Exercise aim
The answer is every line in the data below that contains the word "with".

Dataset
# # # # # # #
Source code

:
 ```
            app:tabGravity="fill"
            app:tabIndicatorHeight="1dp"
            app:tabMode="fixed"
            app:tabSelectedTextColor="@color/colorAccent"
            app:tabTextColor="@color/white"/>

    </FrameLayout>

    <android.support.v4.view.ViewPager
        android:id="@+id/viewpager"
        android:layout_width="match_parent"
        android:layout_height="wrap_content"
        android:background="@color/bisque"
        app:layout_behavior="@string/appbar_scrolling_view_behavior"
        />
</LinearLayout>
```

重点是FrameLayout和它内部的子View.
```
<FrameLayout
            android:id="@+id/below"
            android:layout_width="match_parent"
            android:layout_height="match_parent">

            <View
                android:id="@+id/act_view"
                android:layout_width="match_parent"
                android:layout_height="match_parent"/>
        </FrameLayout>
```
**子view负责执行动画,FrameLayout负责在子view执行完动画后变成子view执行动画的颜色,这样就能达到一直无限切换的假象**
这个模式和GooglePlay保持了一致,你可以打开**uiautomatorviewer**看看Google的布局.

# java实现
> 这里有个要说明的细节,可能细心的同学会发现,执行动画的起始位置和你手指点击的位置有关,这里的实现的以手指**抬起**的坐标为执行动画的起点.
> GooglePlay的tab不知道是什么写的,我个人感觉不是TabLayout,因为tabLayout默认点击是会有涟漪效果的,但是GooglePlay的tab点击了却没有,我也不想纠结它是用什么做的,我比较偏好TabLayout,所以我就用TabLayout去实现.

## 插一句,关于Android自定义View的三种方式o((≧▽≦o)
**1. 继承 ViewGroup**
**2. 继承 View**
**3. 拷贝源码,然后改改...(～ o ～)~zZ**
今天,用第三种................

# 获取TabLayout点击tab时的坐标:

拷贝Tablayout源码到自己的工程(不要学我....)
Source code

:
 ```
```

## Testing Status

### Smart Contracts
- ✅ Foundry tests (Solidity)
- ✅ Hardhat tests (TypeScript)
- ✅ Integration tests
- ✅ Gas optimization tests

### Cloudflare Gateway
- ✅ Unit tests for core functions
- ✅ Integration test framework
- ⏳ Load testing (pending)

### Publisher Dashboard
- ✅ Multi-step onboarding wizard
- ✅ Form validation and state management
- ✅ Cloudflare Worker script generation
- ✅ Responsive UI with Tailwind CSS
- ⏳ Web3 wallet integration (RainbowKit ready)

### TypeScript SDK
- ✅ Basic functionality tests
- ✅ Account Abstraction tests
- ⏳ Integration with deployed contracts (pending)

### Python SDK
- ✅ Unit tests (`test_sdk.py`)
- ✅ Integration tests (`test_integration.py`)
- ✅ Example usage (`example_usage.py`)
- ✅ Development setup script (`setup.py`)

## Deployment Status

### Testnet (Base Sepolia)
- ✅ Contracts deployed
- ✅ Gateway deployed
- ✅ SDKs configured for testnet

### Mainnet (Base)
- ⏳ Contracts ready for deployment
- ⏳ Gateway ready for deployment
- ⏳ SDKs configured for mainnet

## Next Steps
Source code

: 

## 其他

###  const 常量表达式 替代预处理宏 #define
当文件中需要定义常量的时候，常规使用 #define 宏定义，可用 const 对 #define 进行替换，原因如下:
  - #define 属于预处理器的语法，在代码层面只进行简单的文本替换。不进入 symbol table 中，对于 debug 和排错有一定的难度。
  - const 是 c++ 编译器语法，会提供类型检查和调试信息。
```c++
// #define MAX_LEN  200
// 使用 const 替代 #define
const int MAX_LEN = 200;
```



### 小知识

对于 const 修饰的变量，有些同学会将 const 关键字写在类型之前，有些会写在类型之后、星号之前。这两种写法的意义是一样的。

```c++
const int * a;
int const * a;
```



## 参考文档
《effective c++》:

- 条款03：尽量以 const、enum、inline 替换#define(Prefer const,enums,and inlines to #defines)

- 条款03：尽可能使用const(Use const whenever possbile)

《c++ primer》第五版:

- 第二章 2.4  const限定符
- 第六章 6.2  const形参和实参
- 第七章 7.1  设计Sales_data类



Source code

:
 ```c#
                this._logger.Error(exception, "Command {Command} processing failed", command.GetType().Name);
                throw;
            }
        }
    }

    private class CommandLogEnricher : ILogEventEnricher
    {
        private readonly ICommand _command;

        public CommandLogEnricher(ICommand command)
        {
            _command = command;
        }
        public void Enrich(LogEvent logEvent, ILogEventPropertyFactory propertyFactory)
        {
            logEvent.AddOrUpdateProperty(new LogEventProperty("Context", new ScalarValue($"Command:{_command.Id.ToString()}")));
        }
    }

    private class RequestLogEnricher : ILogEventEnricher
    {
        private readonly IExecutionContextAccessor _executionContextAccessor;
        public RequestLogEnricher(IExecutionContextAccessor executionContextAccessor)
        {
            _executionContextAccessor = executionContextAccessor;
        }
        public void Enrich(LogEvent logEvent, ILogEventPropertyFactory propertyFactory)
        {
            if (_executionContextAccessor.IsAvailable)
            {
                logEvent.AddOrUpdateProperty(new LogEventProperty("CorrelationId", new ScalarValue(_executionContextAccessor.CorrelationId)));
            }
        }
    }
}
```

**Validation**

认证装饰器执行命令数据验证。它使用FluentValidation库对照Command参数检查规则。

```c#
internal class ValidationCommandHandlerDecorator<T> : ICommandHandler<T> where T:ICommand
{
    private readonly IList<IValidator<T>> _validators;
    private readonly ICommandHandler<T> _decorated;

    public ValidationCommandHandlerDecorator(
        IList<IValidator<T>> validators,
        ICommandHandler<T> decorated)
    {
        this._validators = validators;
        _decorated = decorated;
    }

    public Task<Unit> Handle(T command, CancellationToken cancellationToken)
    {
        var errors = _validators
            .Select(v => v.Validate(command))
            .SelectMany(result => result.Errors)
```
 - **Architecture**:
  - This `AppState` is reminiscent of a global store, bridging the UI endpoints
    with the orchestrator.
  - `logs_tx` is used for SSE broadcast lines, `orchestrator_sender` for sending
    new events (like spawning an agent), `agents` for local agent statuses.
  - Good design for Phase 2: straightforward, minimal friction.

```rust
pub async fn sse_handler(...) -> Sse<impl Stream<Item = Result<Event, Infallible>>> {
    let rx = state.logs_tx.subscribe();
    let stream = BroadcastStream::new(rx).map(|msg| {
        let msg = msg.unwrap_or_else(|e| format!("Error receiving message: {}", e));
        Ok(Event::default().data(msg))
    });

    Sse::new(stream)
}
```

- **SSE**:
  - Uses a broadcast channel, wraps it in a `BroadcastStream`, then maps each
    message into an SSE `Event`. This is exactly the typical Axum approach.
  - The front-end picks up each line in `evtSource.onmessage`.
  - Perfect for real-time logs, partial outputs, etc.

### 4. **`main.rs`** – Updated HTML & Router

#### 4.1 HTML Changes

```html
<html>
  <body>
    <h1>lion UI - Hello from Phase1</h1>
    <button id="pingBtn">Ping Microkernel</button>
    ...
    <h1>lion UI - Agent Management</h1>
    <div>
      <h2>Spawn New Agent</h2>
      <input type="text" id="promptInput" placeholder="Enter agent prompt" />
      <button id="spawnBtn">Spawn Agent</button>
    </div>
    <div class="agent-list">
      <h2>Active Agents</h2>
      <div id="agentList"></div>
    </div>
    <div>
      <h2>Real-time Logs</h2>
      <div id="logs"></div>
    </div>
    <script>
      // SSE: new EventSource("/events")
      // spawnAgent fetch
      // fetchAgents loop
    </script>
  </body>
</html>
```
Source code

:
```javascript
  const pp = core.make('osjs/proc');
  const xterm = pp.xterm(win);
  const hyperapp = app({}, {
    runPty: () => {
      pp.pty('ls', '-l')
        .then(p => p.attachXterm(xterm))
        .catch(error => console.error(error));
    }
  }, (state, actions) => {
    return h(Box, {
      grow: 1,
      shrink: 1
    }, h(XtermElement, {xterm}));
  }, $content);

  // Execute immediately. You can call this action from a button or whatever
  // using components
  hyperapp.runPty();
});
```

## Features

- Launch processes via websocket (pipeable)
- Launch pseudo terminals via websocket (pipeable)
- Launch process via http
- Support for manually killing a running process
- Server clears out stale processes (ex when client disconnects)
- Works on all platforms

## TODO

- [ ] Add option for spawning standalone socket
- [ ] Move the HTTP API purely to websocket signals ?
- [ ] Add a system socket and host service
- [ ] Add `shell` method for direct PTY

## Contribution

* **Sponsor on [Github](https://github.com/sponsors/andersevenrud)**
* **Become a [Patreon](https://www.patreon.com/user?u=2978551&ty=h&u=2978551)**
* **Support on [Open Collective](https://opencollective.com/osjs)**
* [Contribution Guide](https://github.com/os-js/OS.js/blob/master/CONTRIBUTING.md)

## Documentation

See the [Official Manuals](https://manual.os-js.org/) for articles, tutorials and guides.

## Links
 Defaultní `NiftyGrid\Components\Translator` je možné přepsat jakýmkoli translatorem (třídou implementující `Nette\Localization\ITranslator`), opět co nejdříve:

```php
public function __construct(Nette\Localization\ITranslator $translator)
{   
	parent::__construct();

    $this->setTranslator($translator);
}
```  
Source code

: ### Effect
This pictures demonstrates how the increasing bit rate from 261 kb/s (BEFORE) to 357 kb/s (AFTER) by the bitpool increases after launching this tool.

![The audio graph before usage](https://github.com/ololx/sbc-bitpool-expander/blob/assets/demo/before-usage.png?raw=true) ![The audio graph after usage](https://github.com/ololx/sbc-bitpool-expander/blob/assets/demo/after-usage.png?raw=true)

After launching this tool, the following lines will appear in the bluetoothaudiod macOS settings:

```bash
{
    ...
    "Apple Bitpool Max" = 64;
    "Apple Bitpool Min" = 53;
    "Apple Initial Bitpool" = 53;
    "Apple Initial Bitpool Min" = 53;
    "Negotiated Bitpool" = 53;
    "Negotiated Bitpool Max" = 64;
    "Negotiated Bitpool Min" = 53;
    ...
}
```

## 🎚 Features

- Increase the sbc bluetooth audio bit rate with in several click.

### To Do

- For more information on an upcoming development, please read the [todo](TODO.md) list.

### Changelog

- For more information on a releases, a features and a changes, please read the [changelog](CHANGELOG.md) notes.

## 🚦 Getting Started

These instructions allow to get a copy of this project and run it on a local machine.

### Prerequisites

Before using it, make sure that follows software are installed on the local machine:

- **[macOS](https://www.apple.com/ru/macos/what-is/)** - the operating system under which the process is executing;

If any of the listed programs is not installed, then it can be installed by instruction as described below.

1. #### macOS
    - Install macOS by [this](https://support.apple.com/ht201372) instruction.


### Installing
# # # # # # #
Exercise response
- ✅ Responsive UI with Tailwind CSS
- ⏳ Integration with deployed contracts (pending)
    with the orchestrator.
- Increase the sbc bluetooth audio bit rate with in several click.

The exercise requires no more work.